Alles auffangen kann die Branche trotzdem nicht: Die Lieferengpässe
bei Arzneien haben sich mit der Corona-Krise verschärft, teilt das
Bundesinstitut für Arzneimittel und Medizinprodukte (BfArM) mit. Die
Behörde verzeichnet derzeit fast 380 knappe Mittel - im November
waren es noch 290. Allerdings gibt es rund 103 000 zugelassene
Arzneimittel in Deutschland. Da es wegen der Pandemie Hamsterkäufe
gab, hat das BfArM Pharma-Unternehmen sowie den Großhandel
aufgefordert, Arzneien nicht über den normalen Bedarf hinaus etwa an
Apotheken zu liefern. Das solle eine Schieflage im Markt vermeiden.

Mit der Corona-Krise ist auch die Kritik an Arznei-Lieferengpässen
lauter geworden. Die gab es zwar auch schon in den Vorjahren, doch
nun kommen Probleme deutlicher ans Tageslicht. Viele Wirkstoffe für
Arzneien werden aus Kostengründen in China und Indien hergestellt -
etwa für Antibiotika sowie einfache Nachahmermedikamente.

In Fernost konzentriert sich die Produktion auf wenige Firmen. Steht
dort die Herstellung zeitweilig still oder kommt es wegen
Verunreinigungen zu Arznei-Rückrufen, hakt es in der Lieferkette.
Auch die Corona-Krise setzt die Lieferketten unter Druck: Die Preise
von Wirkstoffen und die Logistikkosten seien «weltweit deutlich
angestiegen», so der Bundesverband der Arzneimittel-Hersteller (BAH).
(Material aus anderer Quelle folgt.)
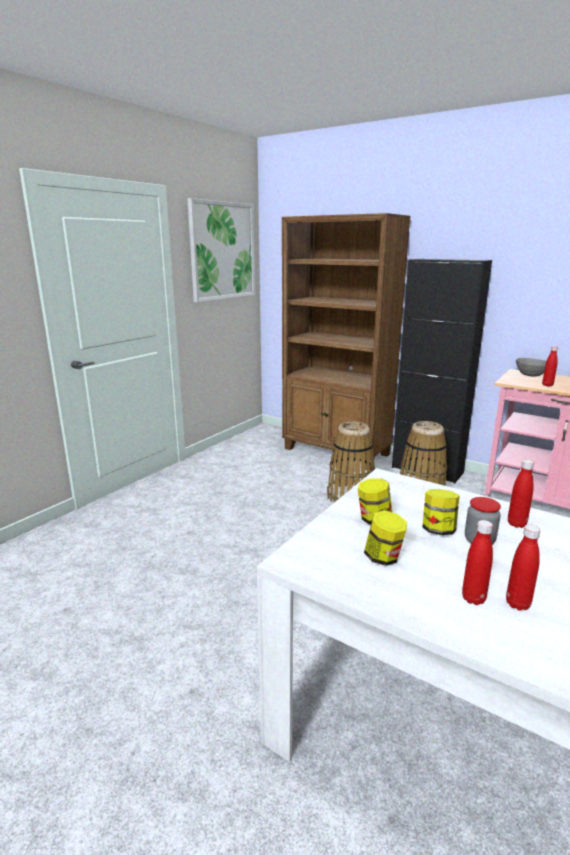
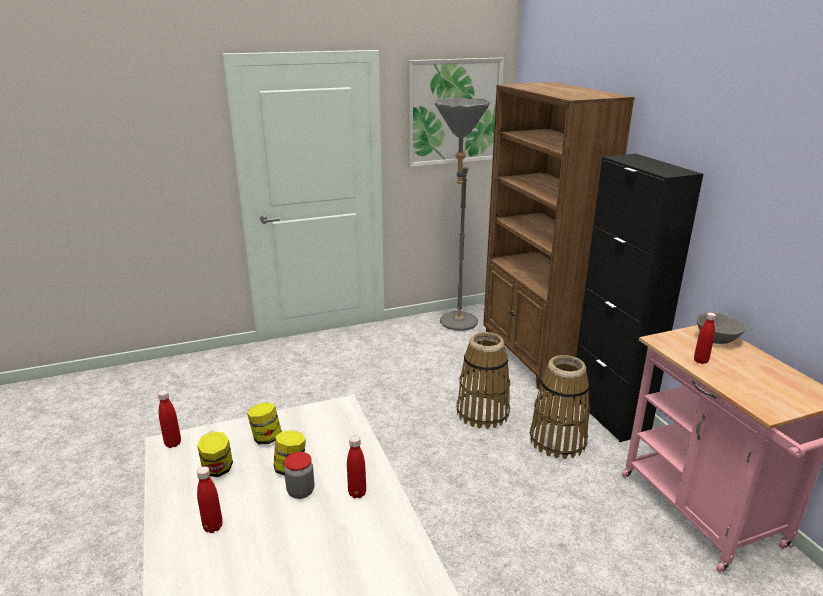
camera: 35 degrees right, 5 degrees up
red bottle [506,524,541,611] -> red bottle moved to [158,390,181,448]
none -> grey floor lamp [435,98,490,331]

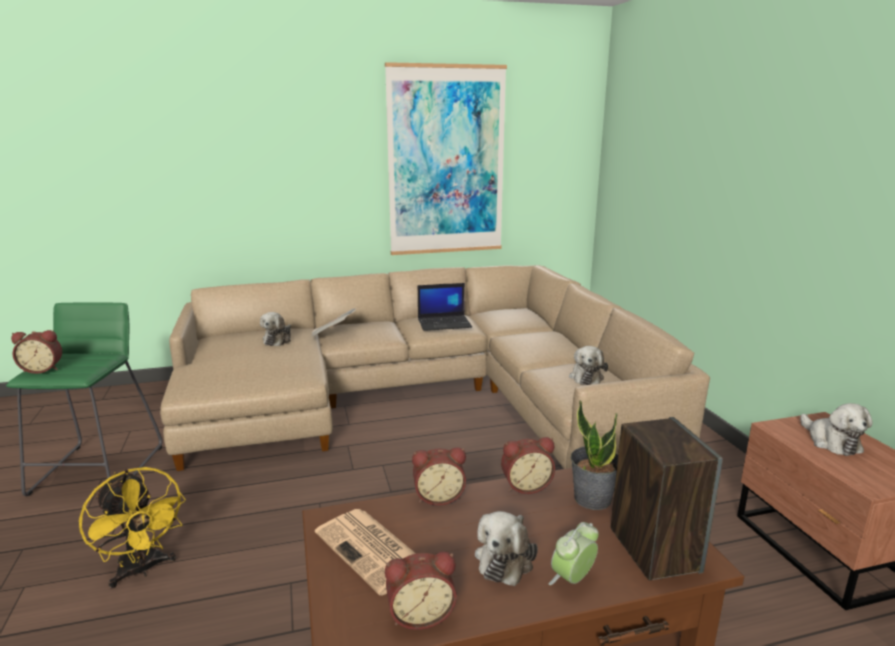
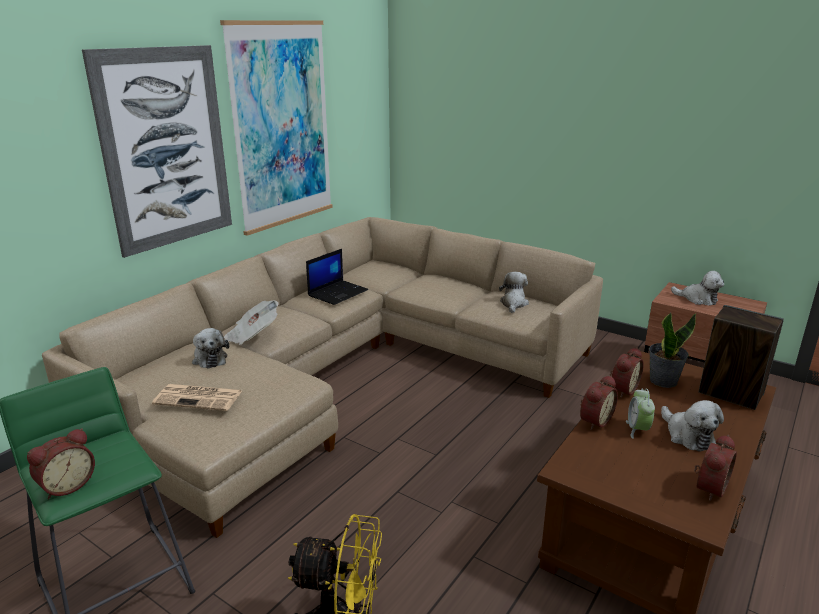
camera: 40 degrees left, 5 degrees up
newspaper [315,509,416,596] -> newspaper moved to [152,384,242,411]
alarm clock [549,522,599,585] -> alarm clock moved to [626,388,655,439]
plush toy [569,346,608,385] -> plush toy turned 135 degrees counterclockwise [499,272,529,313]
none -> picture [82,45,232,258]

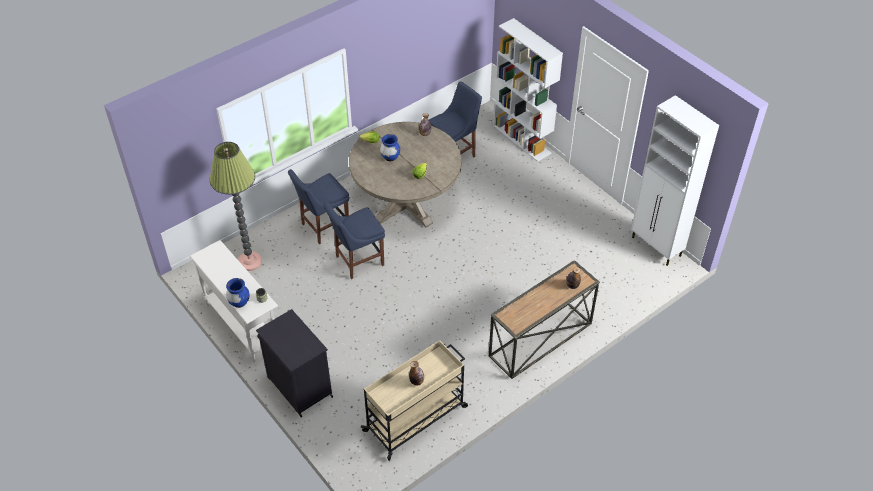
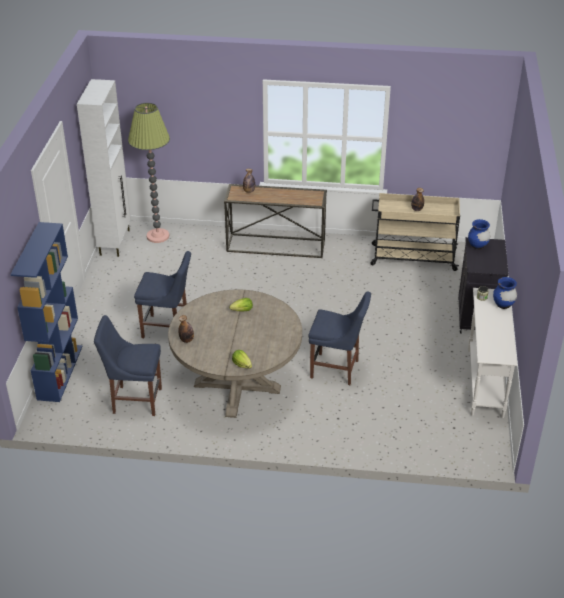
camera: 135 degrees left, 10 degrees down
floor lamp [210,142,262,271] -> floor lamp moved to [128,103,170,243]
blue chair [288,169,349,244] -> blue chair moved to [134,251,191,338]
blue vase [380,134,400,161] -> blue vase moved to [468,219,490,249]
white bookcase [493,18,563,162] -> blue bookcase [10,222,83,402]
In Zeiten der Pandemie werden deshalb die Rufe nach einer stärkeren
Wirkstoff-Produktion in Europa lauter. Doch dann würden im deutschen
Gesundheitssystem höhere Kosten anfallen, gab der Verband der
Chemischen Industrie (VCI) zu bedenken. Denn so billig wie in China
lässt sich in Deutschland nicht produzieren. Wer aber die höheren
Kosten übernehmen soll, ist bislang ungeklärt.